I particularly enjoyed watching the author’s small garden over the changing seasons, with juxtapositions of flowers that I would love to see:

“It is getting colder. Michaelmas daisies come out in the garden with the first sweet peas and cornflowers and poinsettias. In this mixture of English summer flowers and India, there is an authentic touch of autumn.”

I loved watching her dogs:

“Old Sol lies out on the drive in the sun. The colourings of his coat exactly match the autumn: the drying grass, the ripening millet, the deep colour of the marigolds and the yellow daisies growing in the crops.”

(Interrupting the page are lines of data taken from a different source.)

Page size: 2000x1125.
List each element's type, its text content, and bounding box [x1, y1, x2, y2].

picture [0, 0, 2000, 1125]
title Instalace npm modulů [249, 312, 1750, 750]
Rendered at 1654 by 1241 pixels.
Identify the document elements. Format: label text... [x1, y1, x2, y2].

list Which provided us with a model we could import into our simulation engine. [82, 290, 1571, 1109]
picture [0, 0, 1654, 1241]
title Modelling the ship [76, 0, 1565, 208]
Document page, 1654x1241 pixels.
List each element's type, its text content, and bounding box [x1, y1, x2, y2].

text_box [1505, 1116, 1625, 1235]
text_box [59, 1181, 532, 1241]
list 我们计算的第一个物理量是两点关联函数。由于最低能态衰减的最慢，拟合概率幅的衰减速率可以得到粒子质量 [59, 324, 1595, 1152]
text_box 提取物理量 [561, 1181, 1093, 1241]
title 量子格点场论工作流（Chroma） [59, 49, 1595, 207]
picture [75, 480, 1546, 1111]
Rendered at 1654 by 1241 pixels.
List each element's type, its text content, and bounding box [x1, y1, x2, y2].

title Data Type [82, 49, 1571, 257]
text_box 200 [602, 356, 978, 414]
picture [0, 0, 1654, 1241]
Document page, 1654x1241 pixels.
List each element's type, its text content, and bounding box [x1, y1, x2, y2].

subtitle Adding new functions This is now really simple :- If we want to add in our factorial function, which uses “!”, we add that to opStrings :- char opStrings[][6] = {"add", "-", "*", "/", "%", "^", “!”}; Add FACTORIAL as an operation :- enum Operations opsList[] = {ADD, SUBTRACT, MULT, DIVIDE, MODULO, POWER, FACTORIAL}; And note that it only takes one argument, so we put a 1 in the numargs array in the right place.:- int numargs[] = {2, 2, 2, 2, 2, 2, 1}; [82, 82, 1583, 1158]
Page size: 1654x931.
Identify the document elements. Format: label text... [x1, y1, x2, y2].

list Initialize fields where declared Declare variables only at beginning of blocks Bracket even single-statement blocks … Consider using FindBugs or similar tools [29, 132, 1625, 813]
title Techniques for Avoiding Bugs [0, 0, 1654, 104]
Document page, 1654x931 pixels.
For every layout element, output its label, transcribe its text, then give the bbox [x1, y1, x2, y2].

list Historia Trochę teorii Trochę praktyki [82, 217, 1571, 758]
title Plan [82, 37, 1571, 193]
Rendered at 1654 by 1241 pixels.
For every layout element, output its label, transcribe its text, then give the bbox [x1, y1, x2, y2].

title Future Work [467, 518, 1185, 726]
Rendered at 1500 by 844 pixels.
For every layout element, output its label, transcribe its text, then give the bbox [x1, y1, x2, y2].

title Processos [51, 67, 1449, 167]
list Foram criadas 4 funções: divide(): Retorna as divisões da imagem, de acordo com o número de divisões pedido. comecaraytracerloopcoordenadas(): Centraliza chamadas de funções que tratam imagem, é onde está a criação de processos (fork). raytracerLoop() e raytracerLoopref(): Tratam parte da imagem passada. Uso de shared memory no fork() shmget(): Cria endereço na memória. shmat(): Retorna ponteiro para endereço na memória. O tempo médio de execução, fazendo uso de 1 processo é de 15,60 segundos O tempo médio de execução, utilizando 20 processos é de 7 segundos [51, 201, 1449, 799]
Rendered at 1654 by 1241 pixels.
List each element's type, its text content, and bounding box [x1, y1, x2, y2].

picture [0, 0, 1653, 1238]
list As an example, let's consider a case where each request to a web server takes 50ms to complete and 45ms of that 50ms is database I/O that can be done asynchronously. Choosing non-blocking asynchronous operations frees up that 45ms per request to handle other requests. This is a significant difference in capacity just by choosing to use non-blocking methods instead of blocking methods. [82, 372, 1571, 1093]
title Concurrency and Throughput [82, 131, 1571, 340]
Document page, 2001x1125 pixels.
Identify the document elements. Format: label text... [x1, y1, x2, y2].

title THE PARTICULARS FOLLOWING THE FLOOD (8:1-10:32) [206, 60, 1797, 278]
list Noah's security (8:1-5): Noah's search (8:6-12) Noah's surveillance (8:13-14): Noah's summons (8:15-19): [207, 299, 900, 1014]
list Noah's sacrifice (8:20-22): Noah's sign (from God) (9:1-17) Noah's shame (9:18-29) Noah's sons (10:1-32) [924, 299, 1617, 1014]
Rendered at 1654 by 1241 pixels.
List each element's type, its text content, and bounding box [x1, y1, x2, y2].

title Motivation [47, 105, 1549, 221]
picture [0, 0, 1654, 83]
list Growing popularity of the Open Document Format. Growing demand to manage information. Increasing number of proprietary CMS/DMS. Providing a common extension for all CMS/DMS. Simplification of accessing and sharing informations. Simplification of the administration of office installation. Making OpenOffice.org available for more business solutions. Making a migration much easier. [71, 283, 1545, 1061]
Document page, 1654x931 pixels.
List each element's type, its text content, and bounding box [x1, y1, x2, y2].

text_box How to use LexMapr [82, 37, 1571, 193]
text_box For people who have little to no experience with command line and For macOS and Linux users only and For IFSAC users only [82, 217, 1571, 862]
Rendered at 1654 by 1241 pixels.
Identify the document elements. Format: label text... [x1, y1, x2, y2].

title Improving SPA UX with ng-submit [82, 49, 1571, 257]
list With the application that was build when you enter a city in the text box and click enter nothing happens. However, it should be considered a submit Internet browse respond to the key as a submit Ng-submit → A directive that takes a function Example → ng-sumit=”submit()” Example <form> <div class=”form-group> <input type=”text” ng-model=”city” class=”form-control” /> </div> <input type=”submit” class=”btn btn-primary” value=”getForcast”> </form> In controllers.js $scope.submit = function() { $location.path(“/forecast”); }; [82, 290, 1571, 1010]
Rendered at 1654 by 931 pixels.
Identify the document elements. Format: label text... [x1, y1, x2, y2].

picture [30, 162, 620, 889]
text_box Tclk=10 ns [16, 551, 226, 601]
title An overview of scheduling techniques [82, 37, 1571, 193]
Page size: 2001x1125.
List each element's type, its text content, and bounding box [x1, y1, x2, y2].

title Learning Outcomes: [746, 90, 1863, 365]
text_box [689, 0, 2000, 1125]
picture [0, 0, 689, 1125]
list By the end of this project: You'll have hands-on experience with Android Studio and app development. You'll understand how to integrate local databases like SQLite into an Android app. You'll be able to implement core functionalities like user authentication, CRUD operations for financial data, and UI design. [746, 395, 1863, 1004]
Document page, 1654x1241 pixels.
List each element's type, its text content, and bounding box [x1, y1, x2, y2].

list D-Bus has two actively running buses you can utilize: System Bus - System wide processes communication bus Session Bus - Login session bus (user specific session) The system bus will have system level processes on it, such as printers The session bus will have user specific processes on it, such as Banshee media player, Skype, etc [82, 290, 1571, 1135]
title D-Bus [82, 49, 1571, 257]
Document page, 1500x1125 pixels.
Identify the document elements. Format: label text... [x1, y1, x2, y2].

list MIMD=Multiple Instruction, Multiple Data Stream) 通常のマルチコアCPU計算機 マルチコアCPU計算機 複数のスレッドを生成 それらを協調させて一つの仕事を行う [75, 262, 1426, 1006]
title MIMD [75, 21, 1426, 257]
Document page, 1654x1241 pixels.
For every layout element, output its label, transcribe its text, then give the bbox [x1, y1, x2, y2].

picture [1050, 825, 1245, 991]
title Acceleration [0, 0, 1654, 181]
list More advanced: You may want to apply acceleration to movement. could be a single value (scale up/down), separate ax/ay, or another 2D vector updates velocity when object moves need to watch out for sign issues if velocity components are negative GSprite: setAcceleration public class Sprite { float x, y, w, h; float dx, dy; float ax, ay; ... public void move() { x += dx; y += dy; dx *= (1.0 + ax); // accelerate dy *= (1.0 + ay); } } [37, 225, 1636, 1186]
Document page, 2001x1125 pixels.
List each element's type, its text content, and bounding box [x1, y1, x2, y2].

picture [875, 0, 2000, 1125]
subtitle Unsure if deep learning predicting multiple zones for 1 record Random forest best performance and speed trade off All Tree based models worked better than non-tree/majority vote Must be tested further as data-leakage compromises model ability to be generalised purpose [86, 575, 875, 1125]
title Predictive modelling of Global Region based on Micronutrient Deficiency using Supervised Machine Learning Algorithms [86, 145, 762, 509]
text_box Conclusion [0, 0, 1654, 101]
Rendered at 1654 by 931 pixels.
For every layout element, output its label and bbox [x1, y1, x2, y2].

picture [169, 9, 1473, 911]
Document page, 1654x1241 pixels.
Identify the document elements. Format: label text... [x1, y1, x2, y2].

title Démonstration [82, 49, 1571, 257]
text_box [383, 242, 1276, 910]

And I was charmed by her children:

“The children have made hobby-horses of the pampas canes. These have slim green stems, and their great feathery heads make excellent tails. Some are white, others are green bronze. They go galloping on them down the grass lanes that the paths make between the tea.”

As a whole the book really felt like an author’s journal; something that she had taken time and trouble over, not something that was contrived or significantly edited for publication. It felt as if she was writing something that she could read to stir memories of that part of her life, or maybe to spark ideas for novels she had still to write.

There were times when I felt that she was a little reserved, and there were times when I wished that she would describe just a little more. She passed over the lights of Diwali so very quickly ….

And so I have to say that it is a minor work.